Parakeet CTC English (en-US)#

Deploy the Parakeet CTC English (en-US) model as a NIM container and run streaming or offline transcription.

Deploy the NIM Container#

For the container image, refer to the NGC catalog.

The following command deploys the Parakeet CTC English (en-US) model with the mode=all inference mode, which enables both streaming and offline inference.

export CONTAINER_ID=parakeet-1-1b-ctc-en-us
export NIM_TAGS_SELECTOR="mode=all,vad=default,diarizer=disabled"

docker run -it --rm --name=$CONTAINER_ID \
  --runtime=nvidia \
  --gpus '"device=0"' \
  --shm-size=8GB \
  -e NGC_API_KEY \
  -e NIM_HTTP_API_PORT=9000 \
  -e NIM_GRPC_API_PORT=50051 \
  -p 9000:9000 \
  -p 50051:50051 \
  -e NIM_TAGS_SELECTOR \
  nvcr.io/nim/nvidia/$CONTAINER_ID:latest

For additional profile options, refer to the ASR support matrix.

The NIM bundles the punctuation and capitalization (PnC) model, but punctuation is off by default. To include punctuation and capitalization in the output, pass --automatic-punctuation at inference time as shown in the following examples.

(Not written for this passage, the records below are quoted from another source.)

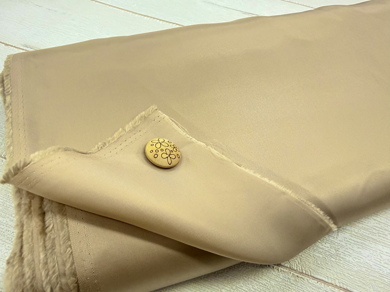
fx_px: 270
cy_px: 146
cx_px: 195
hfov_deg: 71.6
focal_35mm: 24
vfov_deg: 56.8
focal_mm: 2.22
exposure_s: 1/120
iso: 200
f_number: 2.2
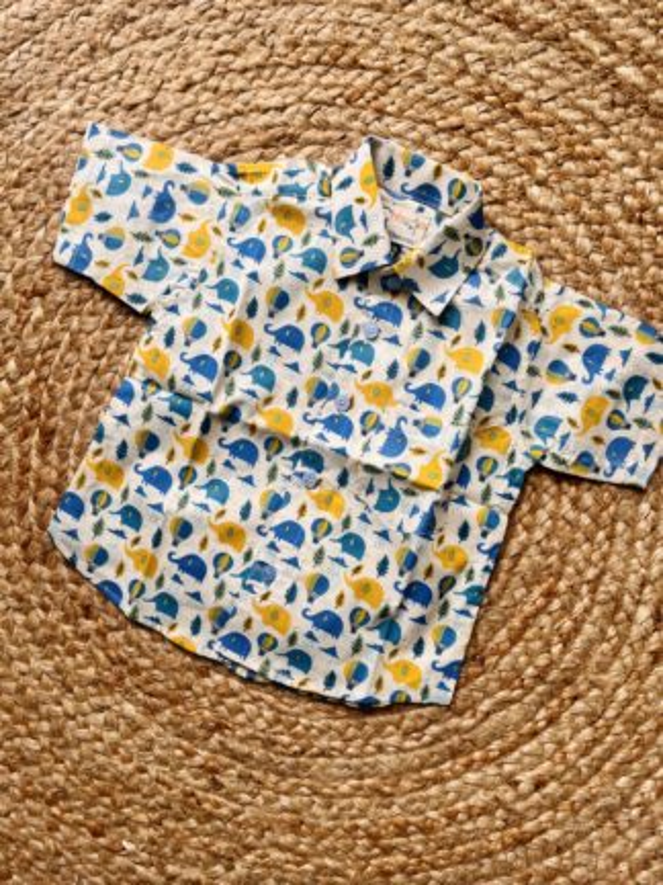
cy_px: 442
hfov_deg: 53.1
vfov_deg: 67.3
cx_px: 332
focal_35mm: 26
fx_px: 664
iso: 64
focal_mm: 5.1
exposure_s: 1/121
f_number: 1.6
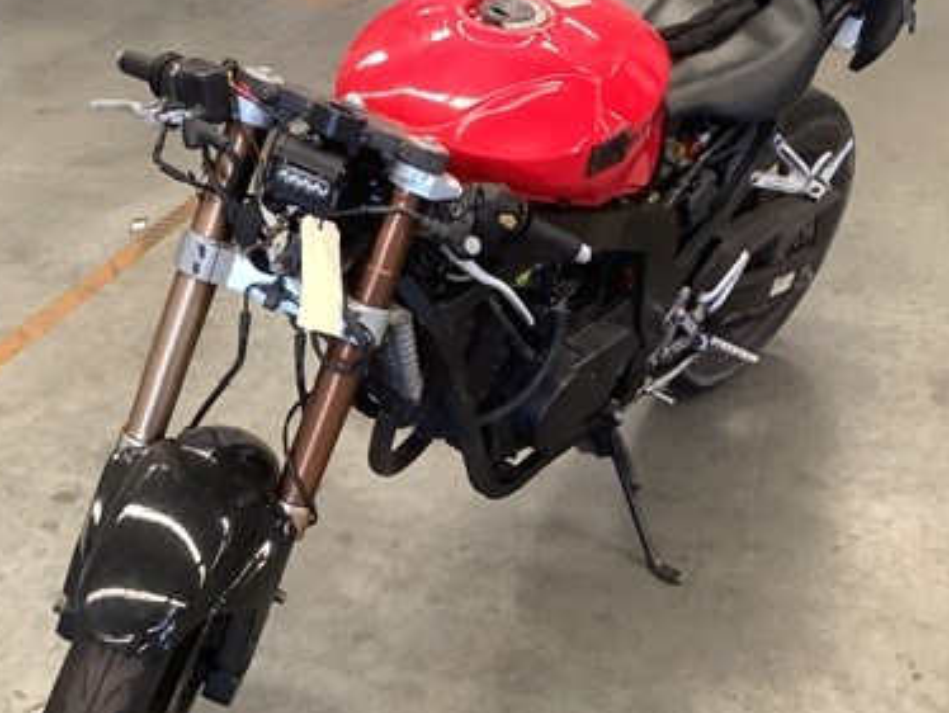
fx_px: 1454
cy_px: 365
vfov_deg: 27.6
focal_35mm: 53
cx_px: 429
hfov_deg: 36.1
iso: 200
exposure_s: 1/50
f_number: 2.4
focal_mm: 3.3
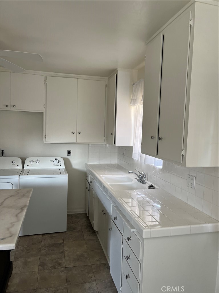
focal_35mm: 26
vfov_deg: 67.3
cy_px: 146
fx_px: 219
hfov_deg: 53.1
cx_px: 110
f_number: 1.6
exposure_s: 1/103
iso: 125
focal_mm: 5.1
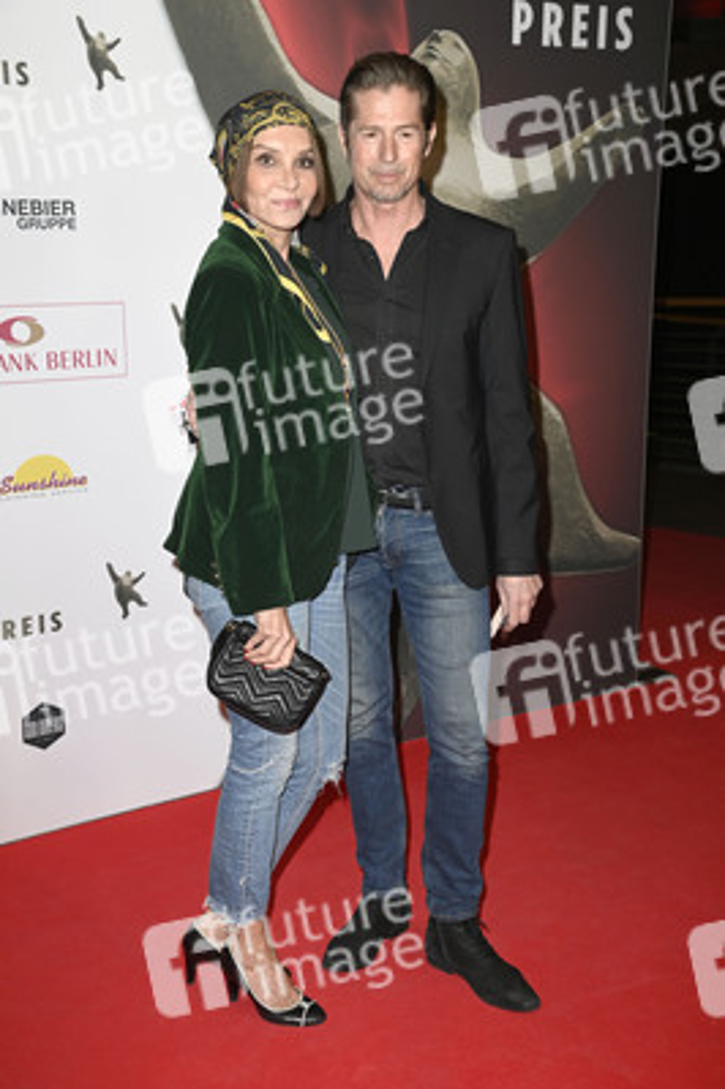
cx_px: 362
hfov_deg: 28.0
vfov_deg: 41.1
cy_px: 544
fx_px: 1452
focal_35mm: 48
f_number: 5.6
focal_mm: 48
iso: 500
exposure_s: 1/250
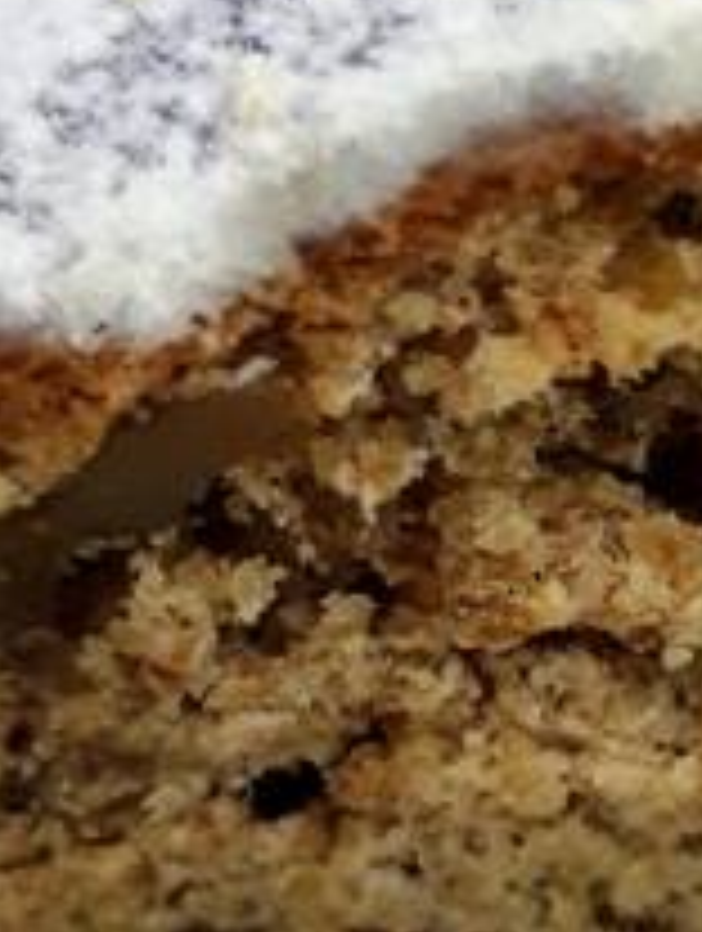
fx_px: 2696
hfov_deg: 14.5
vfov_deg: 19.6
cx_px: 747
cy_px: 437
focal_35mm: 100
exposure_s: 1/25
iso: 200
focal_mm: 3.6
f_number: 1.9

Prepare a Sample Audio File#

To list the sample audio files bundled in the container, run the following command:

docker exec $CONTAINER_ID ls /opt/riva/wav/

This should return a list of sample audio files. For example:

en-US_sample.wav

To copy a sample audio file to your local machine, run the following command:

docker cp $CONTAINER_ID:/opt/riva/wav/en-US_sample.wav .

Run Inference#

Run inference on the sample audio file in streaming or offline mode.

Streaming#

Ensure the NIM is deployed with a streaming mode model. Verify by running:

python3 python-clients/scripts/asr/transcribe_file.py \
  --server 0.0.0.0:50051 \
  --list-models

You should refer to a model with streaming in the name. The input speech file is streamed to the service chunk-by-chunk.

gRPC

python3 python-clients/scripts/asr/transcribe_file.py \
  --server 0.0.0.0:50051 \
  --language-code en-US --automatic-punctuation \
  --input-file en-US_sample.wav

Realtime

python3 python-clients/scripts/asr/realtime_asr_client.py \
  --server 0.0.0.0:9000 \
  --language-code en-US --automatic-punctuation \
  --input-file en-US_sample.wav

Offline#

Ensure the NIM is deployed with an offline mode model. Verify by running:

python3 python-clients/scripts/asr/transcribe_file_offline.py \
  --server 0.0.0.0:50051 \
  --list-models

You should refer to a model with offline in the name. The input speech file is sent to the service in one shot.

gRPC

python3 python-clients/scripts/asr/transcribe_file_offline.py \
  --server 0.0.0.0:50051 \
  --language-code en-US --automatic-punctuation \
  --input-file en-US_sample.wav

HTTP

curl -s http://0.0.0.0:9000/v1/audio/transcriptions -F language=en-US \
  -F file="@en-US_sample.wav"